Of course the score is crucial and here Valentine thinks regular composer Steve Francis has taken the music to new heights, inspired by and incorporating the “stems” of music David Page so meticulously archived. “David has been a big inspiration,” Page says. “His spirit plants these things and I really do reckon his spirit is pushing this.”
Page is conscious of the diverse populations and issues his works seek to represent. “I’m always hearing black social issues because I’m close to it, someone will send me the latest statistics on black deaths in custodies,” he says.
“We work in an environment professionally where we have a platform to be another way of messaging our voice and our needs.

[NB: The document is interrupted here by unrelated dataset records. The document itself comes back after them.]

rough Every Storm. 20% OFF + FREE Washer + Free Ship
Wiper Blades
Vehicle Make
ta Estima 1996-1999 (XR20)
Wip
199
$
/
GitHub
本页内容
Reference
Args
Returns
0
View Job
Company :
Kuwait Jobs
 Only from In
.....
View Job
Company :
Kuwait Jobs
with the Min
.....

Yes we have a fancy stage with costumes but we’re really trying to get to the heart and spirit of it.”
He was buoyed by the fact that his work with the Mununjali Elders for the Commonwealth Games inspired that community to conduct both young girls and men’s business, and is hopeful Wudjang: Not the Past will have a similar effect.

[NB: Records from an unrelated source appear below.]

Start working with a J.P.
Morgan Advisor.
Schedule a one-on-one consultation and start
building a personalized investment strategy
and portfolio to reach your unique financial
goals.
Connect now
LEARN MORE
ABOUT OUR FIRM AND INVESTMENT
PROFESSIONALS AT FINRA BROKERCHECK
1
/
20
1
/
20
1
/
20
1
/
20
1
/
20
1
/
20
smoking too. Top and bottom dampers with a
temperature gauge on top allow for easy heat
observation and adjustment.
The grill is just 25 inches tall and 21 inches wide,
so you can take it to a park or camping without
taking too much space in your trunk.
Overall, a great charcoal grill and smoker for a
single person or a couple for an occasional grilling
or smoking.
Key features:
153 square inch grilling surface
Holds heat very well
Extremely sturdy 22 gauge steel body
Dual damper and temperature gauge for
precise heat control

“I was just lucky to have David and Russell and I truly believe our granny and our ancestors must have said ‘their fate is to connect back to story and storytelling’. But I’m nervous as hell because I feel I have a responsibility to my father, and David, and their conversation.
“ When you walk into your own backyard you have a responsibility to use your platform to tell a story like this, not just for a mainstream audience but also your own mob and community and the next generation. But if someone said would I do it all again? I’d do it all again.”
Wudjang: Not the Past premieres in Sydney from January 14 to February 12.